**Problem to work on**
Only the pictures are to be dropped; the rest of the data below is to be duplicated exactly.

Top of Source material

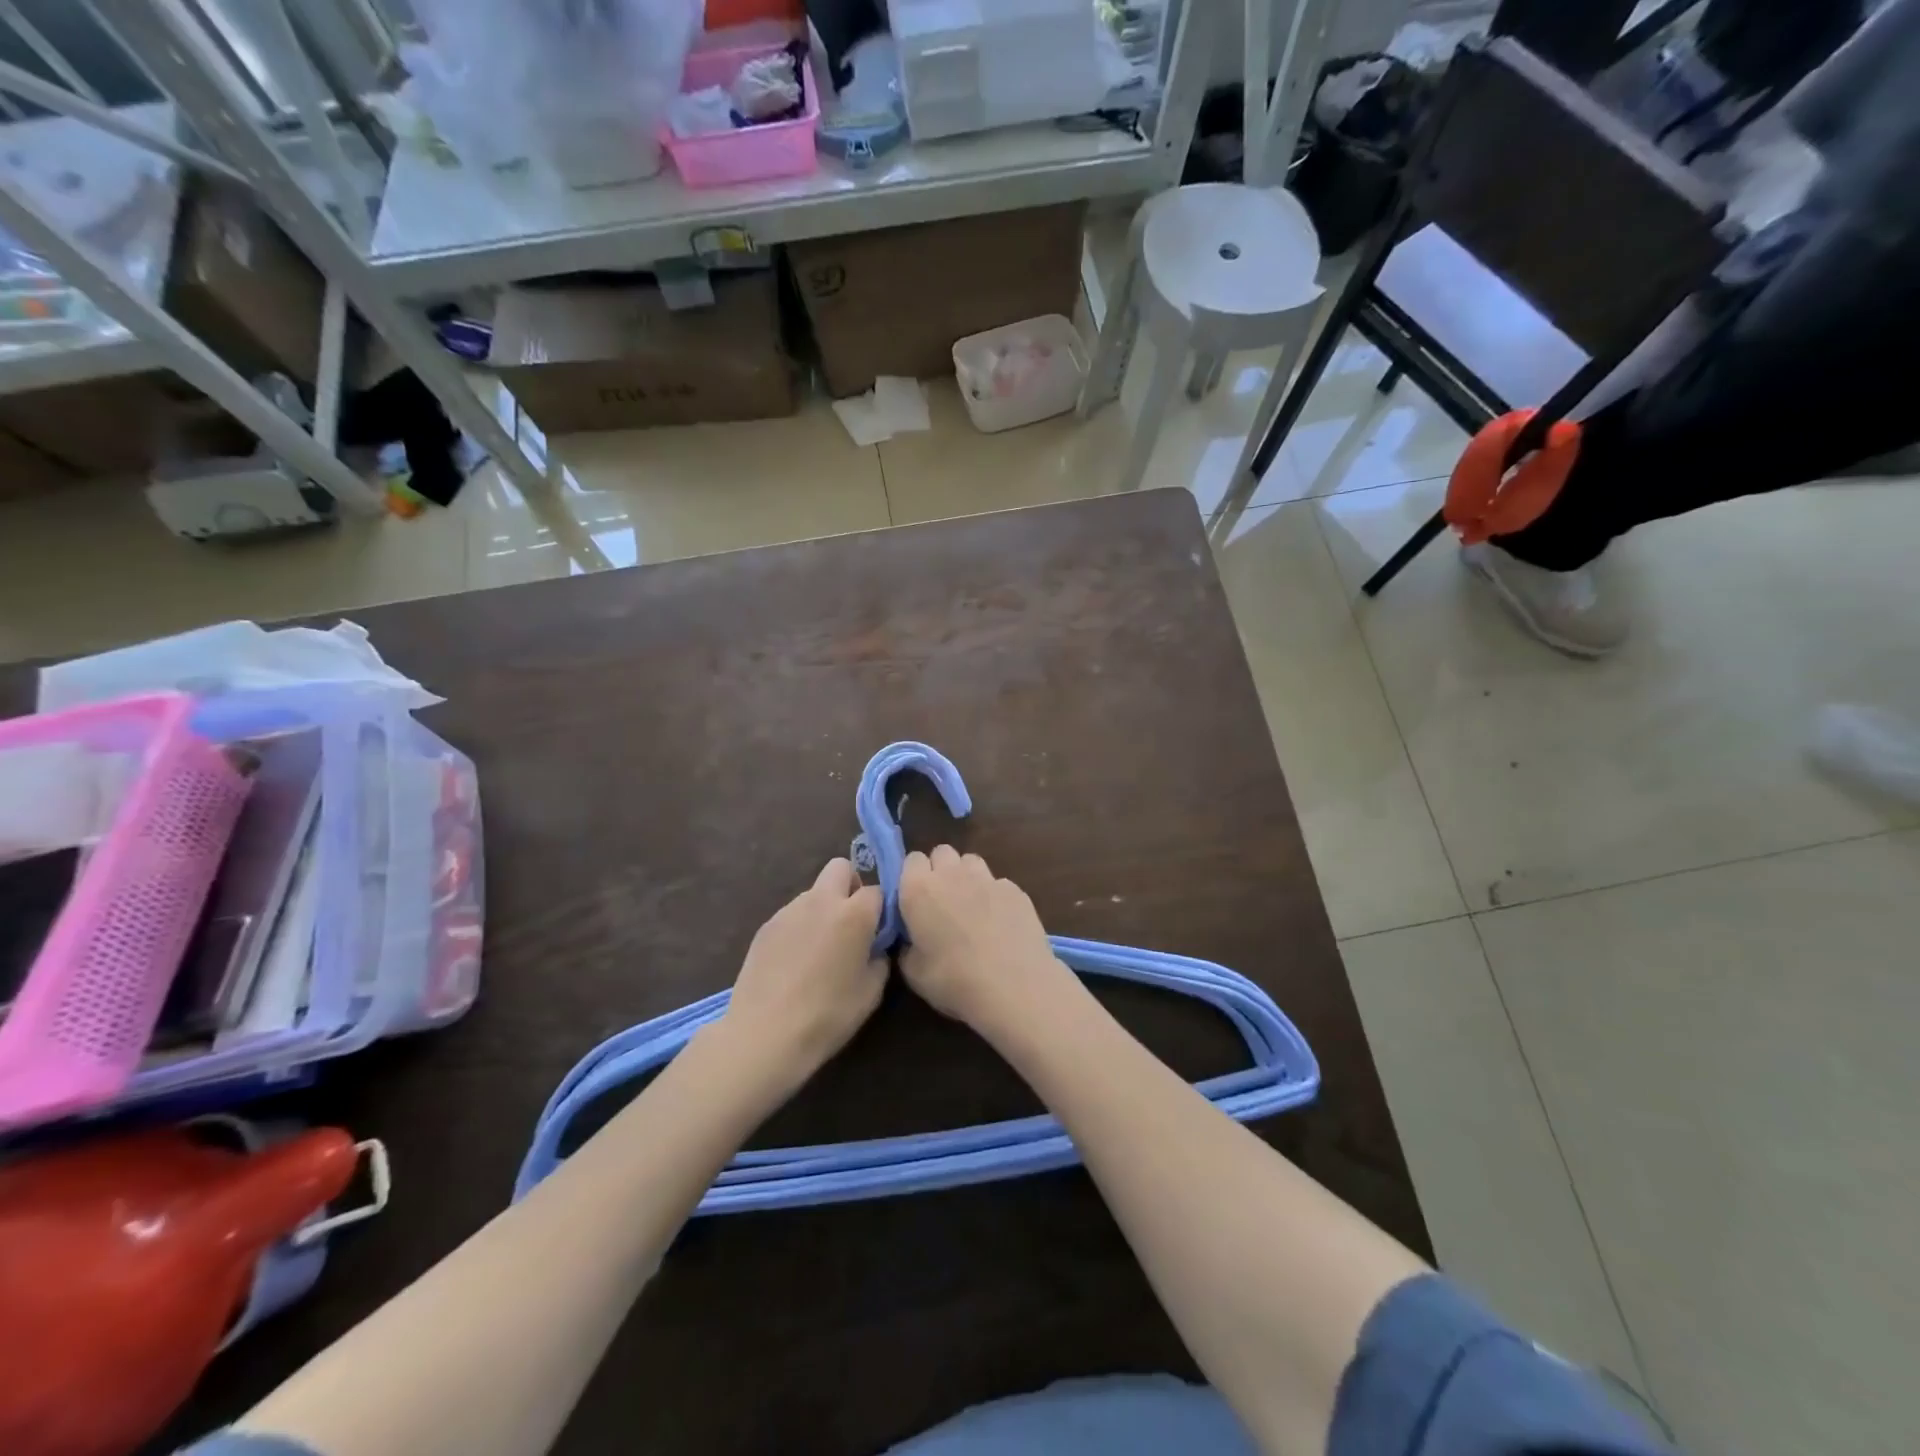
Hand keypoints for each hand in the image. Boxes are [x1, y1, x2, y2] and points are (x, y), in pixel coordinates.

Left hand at [720, 859, 886, 1093]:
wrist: (765, 1034)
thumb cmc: (828, 1015)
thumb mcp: (871, 993)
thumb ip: (879, 960)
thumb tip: (875, 948)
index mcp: (854, 914)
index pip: (877, 890)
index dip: (881, 909)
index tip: (879, 931)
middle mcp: (822, 901)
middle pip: (840, 867)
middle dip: (850, 885)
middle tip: (851, 921)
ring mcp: (789, 910)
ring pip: (814, 892)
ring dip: (823, 908)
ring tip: (819, 948)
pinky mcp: (766, 926)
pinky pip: (792, 914)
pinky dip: (800, 926)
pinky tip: (794, 961)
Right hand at [898, 846, 1069, 1039]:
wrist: (1014, 987)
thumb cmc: (954, 980)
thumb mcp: (913, 972)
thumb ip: (907, 946)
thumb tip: (912, 939)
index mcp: (919, 889)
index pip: (911, 860)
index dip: (913, 877)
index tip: (915, 899)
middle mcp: (952, 874)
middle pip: (942, 852)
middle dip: (940, 869)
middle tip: (942, 901)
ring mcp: (987, 878)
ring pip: (971, 862)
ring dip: (967, 876)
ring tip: (971, 906)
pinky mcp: (1015, 889)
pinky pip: (998, 882)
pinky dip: (994, 895)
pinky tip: (1000, 922)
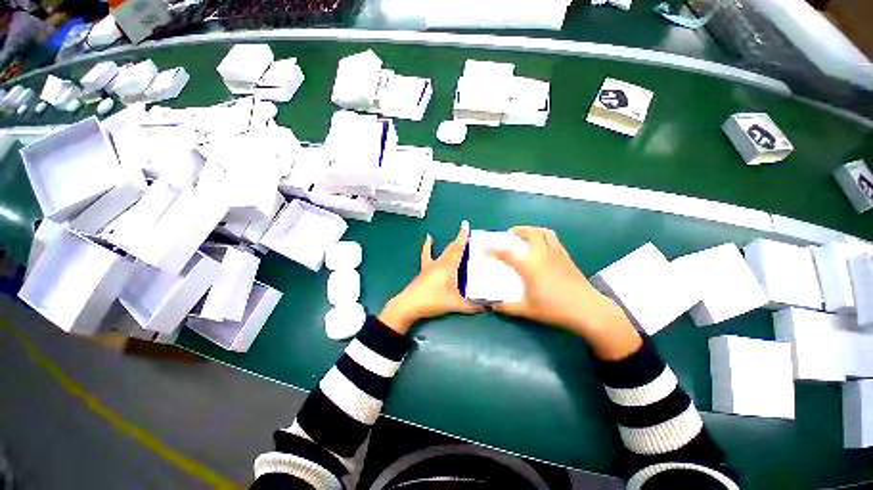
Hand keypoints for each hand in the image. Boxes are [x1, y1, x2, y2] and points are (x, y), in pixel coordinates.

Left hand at [379, 221, 482, 333]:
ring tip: (457, 239)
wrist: (410, 305)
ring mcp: (431, 265)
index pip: (458, 248)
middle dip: (460, 241)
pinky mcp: (424, 269)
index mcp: (449, 267)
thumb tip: (485, 308)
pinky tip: (428, 238)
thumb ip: (471, 307)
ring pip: (443, 251)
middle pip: (452, 248)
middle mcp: (440, 262)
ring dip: (450, 245)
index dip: (463, 236)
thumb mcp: (455, 305)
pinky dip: (428, 246)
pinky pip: (426, 255)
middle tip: (468, 236)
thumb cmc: (433, 301)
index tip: (465, 224)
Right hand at [488, 226, 640, 359]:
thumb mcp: (527, 309)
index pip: (506, 253)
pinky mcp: (566, 257)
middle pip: (529, 233)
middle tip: (510, 234)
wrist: (588, 310)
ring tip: (526, 234)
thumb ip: (507, 307)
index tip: (483, 247)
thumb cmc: (554, 309)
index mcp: (529, 266)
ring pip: (544, 232)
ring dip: (532, 230)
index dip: (492, 249)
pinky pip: (554, 239)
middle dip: (518, 230)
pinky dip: (544, 236)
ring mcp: (556, 253)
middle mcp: (541, 254)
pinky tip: (542, 245)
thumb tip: (493, 306)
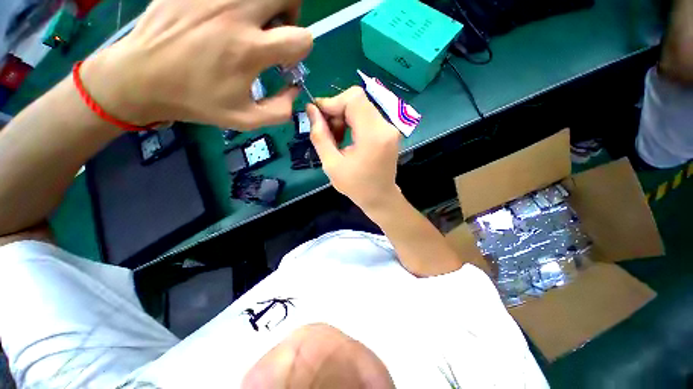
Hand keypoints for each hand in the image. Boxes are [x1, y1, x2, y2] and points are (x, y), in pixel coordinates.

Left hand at [81, 0, 312, 128]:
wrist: (142, 77)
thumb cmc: (197, 101)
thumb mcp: (246, 120)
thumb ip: (280, 110)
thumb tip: (295, 89)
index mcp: (250, 50)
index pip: (301, 38)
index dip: (300, 49)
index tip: (285, 58)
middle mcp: (235, 14)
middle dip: (290, 12)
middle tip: (274, 27)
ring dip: (266, 2)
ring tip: (251, 18)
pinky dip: (236, 2)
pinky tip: (223, 13)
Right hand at [308, 87, 401, 212]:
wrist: (381, 198)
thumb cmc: (356, 186)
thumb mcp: (332, 165)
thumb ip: (320, 136)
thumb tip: (311, 110)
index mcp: (373, 135)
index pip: (353, 99)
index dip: (332, 101)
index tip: (317, 115)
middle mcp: (386, 127)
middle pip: (358, 101)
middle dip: (337, 110)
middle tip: (327, 130)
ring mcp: (390, 128)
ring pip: (362, 107)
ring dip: (344, 117)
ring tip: (336, 137)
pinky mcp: (389, 132)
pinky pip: (368, 116)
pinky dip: (354, 122)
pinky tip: (347, 137)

Bottom of Source material

**Answer to the exercise**
Hand keypoints for each hand in the image. Boxes are [x1, y1, x2, y2] and points are (x, y), in pixel coordinates.

Left hand at [720, 859, 886, 1093]:
wrist: (765, 1034)
thumb cmc: (828, 1015)
thumb mcp: (871, 993)
thumb ip: (879, 960)
thumb tip: (875, 948)
index mcp: (854, 914)
index pip: (877, 890)
index dip: (881, 909)
index tip: (879, 931)
middle mcp: (822, 901)
middle pip: (840, 867)
middle dip: (850, 885)
middle tip: (851, 921)
ring mcp: (789, 910)
ring pip: (814, 892)
ring dip: (823, 908)
ring tip: (819, 948)
pinky mcp: (766, 926)
pinky pip: (792, 914)
pinky dip: (800, 926)
pinky tip: (794, 961)
Right hand at [898, 846, 1069, 1039]:
wrist: (1014, 987)
thumb cmc: (954, 980)
thumb mcp: (913, 972)
thumb ip: (907, 946)
thumb tip: (912, 939)
index mcp: (919, 889)
index pip: (911, 860)
index dip: (913, 877)
index tip: (915, 899)
middle mcp: (952, 874)
middle pip: (942, 852)
middle dip: (940, 869)
middle tip: (942, 901)
ring mcp: (987, 878)
ring pip: (971, 862)
ring dip: (967, 876)
ring tip: (971, 906)
pinky mcp: (1015, 889)
pinky pip: (998, 882)
pinky dip: (994, 895)
pinky tip: (1000, 922)
Hand keypoints for each hand in the image. Boxes are [x1, y1, x2, y2] and points are (x, y), in pixel coordinates.

Left hand at [379, 221, 482, 333]:
ring tip: (457, 239)
wrist: (410, 305)
ring mcp: (431, 265)
index pip: (458, 248)
middle dip: (460, 241)
pinky mcp: (424, 269)
index mcp: (449, 267)
thumb tip: (485, 308)
pinky tip: (428, 238)
thumb ip: (471, 307)
ring pip: (443, 251)
middle pip: (452, 248)
middle mcp: (440, 262)
ring dip: (450, 245)
index dip: (463, 236)
thumb mcp: (455, 305)
pinky dip: (428, 246)
pinky pip: (426, 255)
middle tip: (468, 236)
thumb cmc: (433, 301)
index tip: (465, 224)
Right hand at [488, 226, 640, 359]:
thumb mcp: (527, 309)
index pip: (506, 253)
pinky mcp: (566, 257)
middle pip: (529, 233)
middle tip: (510, 234)
wrist: (588, 310)
ring tip: (526, 234)
thumb ip: (507, 307)
index tip: (483, 247)
thumb cmc: (554, 309)
index mcp: (529, 266)
ring pip: (544, 232)
ring dip: (532, 230)
index dip: (492, 249)
pinky pip: (554, 239)
middle dip: (518, 230)
pinky dip: (544, 236)
ring mcp: (556, 253)
middle mcp: (541, 254)
pinky tip: (542, 245)
thumb tip: (493, 306)
Hand keypoints for each hand in the image. Boxes are [x1, y1, x2, y2] and points are (x, y), in pixel coordinates.

Left hand at [81, 0, 312, 128]:
wrist: (142, 77)
thumb cmc: (197, 101)
thumb mcp: (246, 120)
thumb ip: (280, 110)
thumb tip: (295, 89)
index mcp: (250, 50)
index pip: (301, 38)
index dip: (300, 49)
index tip: (285, 58)
middle mcp: (235, 14)
middle dip: (290, 12)
middle tip: (274, 27)
ring dip: (266, 2)
ring tip: (251, 18)
pinky dip: (236, 2)
pinky tip: (223, 13)
Right hand at [308, 87, 401, 212]:
wrist: (381, 198)
thumb cmc: (356, 186)
thumb mcp: (332, 165)
thumb ip: (320, 136)
thumb tip: (311, 110)
index mcp: (373, 135)
index pip: (353, 99)
index dip: (332, 101)
index tip: (317, 115)
middle mcp: (386, 127)
middle pip: (358, 101)
middle dip: (337, 110)
middle tip: (327, 130)
ring mcp: (390, 128)
ring pip: (362, 107)
ring dip: (344, 117)
ring tip: (336, 137)
pinky mcp: (389, 132)
pinky pip: (368, 116)
pinky dip: (354, 122)
pinky tip: (347, 137)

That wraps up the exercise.